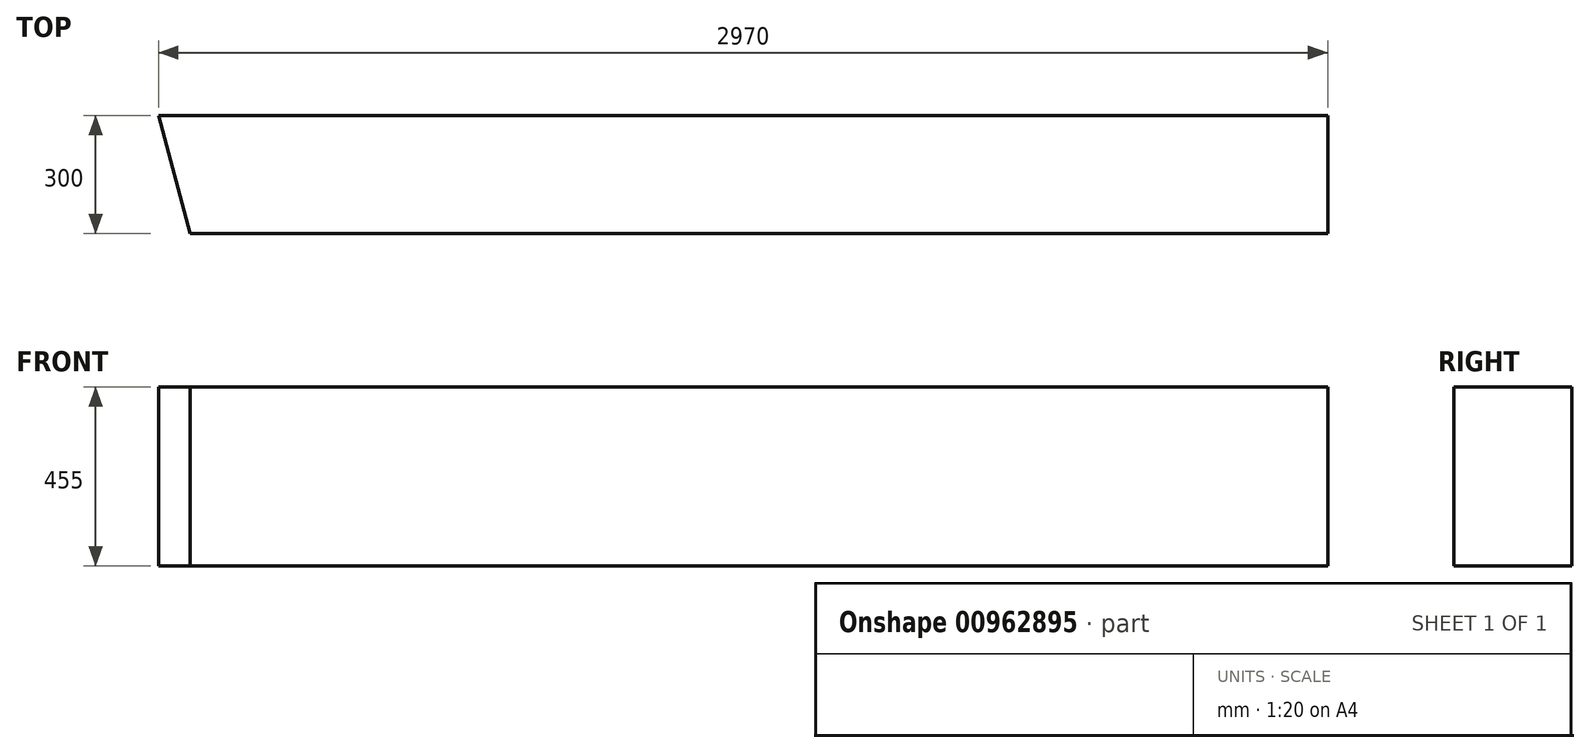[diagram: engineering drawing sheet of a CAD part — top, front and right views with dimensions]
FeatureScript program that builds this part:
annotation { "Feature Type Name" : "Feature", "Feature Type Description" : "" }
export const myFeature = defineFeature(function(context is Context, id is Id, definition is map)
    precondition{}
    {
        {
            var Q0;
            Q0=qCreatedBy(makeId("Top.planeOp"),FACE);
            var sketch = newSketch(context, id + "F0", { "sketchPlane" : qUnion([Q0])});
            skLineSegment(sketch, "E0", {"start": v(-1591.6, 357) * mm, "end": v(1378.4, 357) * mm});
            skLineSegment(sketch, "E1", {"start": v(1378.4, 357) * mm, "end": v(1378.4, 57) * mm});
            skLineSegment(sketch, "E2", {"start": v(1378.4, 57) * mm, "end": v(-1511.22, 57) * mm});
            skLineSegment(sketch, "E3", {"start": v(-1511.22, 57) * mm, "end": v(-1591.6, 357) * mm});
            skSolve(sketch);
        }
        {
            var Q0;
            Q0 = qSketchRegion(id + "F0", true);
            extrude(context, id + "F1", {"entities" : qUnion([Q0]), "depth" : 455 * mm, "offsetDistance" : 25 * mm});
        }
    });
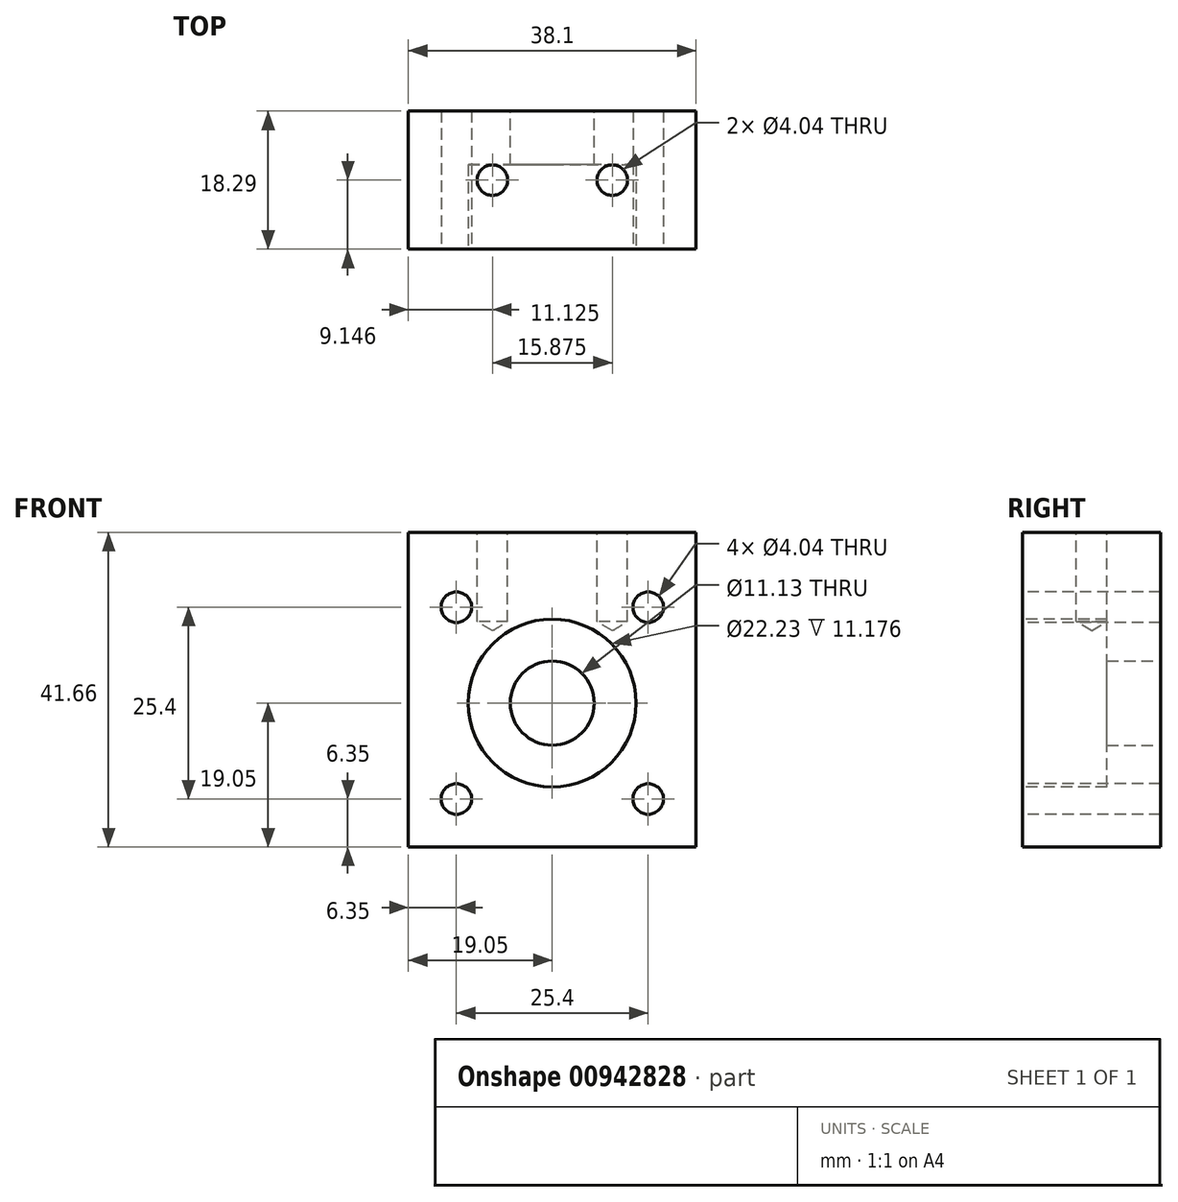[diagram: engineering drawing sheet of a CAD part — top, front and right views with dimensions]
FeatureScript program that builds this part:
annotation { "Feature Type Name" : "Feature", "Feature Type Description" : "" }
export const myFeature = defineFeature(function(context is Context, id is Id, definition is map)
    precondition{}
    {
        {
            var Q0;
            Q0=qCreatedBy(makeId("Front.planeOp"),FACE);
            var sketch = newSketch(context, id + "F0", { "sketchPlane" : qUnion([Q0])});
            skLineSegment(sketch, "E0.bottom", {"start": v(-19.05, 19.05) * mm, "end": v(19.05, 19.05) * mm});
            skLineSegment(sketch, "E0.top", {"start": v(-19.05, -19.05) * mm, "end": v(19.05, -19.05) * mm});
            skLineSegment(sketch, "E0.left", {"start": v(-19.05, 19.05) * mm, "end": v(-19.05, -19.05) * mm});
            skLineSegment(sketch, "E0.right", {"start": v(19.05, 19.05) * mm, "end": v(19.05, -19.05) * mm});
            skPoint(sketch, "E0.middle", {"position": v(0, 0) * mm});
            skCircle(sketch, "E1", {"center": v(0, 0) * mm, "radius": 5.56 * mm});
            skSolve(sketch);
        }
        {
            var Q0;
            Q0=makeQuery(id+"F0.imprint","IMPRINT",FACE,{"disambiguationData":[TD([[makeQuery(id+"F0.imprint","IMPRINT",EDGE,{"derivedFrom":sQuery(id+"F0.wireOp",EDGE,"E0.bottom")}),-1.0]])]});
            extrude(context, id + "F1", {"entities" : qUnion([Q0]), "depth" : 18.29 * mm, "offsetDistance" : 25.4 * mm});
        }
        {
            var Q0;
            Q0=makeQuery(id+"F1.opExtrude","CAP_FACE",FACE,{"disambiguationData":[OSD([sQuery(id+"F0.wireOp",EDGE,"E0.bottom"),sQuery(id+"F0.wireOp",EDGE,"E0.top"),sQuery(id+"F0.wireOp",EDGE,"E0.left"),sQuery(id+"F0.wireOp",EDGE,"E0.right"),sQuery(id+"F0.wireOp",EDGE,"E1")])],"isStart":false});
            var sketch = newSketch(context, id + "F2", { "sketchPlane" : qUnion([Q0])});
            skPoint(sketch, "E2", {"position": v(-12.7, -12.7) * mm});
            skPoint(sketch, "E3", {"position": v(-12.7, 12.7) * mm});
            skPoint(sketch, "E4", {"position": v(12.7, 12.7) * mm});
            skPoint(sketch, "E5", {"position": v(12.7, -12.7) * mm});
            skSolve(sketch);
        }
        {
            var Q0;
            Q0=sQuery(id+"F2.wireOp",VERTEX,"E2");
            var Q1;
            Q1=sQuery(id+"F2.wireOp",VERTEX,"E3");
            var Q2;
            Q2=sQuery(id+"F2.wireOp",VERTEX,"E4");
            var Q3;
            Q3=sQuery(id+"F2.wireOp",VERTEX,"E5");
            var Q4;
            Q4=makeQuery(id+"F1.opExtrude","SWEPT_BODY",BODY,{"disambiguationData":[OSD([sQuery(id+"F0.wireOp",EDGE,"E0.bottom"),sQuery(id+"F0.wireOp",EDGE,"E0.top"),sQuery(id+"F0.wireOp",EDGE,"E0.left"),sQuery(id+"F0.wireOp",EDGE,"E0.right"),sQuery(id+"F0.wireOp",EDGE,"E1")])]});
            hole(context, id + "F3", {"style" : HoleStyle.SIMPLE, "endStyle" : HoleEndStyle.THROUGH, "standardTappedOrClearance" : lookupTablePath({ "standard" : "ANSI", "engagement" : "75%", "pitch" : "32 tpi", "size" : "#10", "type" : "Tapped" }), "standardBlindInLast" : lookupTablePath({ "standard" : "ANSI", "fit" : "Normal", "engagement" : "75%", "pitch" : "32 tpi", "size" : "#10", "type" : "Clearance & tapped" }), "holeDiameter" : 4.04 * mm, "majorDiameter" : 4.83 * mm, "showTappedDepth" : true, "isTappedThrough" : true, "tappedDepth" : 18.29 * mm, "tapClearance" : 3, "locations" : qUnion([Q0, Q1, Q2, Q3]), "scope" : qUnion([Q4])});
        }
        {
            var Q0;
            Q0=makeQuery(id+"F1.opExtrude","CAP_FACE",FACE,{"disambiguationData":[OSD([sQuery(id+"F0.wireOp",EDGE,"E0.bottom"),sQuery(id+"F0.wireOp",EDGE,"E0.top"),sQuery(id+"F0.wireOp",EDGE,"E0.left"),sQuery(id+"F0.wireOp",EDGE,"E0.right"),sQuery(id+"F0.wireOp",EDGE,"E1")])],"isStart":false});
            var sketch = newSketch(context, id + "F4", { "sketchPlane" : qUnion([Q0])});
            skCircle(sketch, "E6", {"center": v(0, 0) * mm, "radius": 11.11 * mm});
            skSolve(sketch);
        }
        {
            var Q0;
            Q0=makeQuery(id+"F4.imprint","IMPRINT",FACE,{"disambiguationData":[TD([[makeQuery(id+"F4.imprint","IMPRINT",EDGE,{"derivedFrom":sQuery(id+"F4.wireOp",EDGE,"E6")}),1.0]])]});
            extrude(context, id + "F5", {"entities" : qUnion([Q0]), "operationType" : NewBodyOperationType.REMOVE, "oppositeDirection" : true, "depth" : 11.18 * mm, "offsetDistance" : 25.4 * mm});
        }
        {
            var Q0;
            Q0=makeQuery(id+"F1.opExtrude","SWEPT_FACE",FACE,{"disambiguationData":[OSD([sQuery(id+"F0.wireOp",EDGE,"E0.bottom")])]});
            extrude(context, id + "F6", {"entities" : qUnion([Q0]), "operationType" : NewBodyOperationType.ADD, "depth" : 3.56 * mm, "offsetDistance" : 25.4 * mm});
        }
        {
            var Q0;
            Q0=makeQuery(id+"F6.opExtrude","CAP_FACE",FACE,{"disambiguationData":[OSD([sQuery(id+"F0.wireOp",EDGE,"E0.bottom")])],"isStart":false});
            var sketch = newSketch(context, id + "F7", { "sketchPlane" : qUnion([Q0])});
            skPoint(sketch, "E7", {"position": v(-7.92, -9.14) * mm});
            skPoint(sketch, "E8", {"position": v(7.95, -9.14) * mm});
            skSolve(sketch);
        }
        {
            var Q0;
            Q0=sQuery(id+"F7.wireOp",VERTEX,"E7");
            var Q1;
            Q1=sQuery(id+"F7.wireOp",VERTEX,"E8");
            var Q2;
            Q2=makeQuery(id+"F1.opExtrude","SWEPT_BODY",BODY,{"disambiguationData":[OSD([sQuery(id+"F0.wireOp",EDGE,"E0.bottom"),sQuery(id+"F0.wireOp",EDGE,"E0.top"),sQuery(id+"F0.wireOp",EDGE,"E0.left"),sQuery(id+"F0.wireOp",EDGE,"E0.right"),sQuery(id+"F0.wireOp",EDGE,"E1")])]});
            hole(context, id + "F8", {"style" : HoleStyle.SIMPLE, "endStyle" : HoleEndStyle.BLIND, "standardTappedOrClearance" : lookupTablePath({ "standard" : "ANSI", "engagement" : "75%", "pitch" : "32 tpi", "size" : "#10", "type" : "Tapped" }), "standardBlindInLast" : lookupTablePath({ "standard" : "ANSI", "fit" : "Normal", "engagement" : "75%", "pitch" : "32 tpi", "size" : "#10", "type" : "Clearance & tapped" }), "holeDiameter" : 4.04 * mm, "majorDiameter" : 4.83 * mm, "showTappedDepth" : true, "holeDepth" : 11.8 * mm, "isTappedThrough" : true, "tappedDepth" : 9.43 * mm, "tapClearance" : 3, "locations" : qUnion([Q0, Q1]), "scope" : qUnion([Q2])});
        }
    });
────
### EXERCISE REQUIREMENTS
Format the listing as a numbered list, from its first line through the line containing "Q0 = qSketchRegion(id", leaving out blank lines and pictures.

### COMPLETED TASK
1. [diagram: engineering drawing sheet of a CAD part — top, front and right views with dimensions]
2. FeatureScript program that builds this part:
3. annotation { "Feature Type Name" : "Feature", "Feature Type Description" : "" }
4. export const myFeature = defineFeature(function(context is Context, id is Id, definition is map)
5.     precondition{}
6.     {
7.         {
8.             var Q0;
9.             Q0=qCreatedBy(makeId("Top.planeOp"),FACE);
10.             var sketch = newSketch(context, id + "F0", { "sketchPlane" : qUnion([Q0])});
11.             skLineSegment(sketch, "E0", {"start": v(-1591.6, 357) * mm, "end": v(1378.4, 357) * mm});
12.             skLineSegment(sketch, "E1", {"start": v(1378.4, 357) * mm, "end": v(1378.4, 57) * mm});
13.             skLineSegment(sketch, "E2", {"start": v(1378.4, 57) * mm, "end": v(-1511.22, 57) * mm});
14.             skLineSegment(sketch, "E3", {"start": v(-1511.22, 57) * mm, "end": v(-1591.6, 357) * mm});
15.             skSolve(sketch);
16.         }
17.         {
18.             var Q0;
19.             Q0 = qSketchRegion(id + "F0", true);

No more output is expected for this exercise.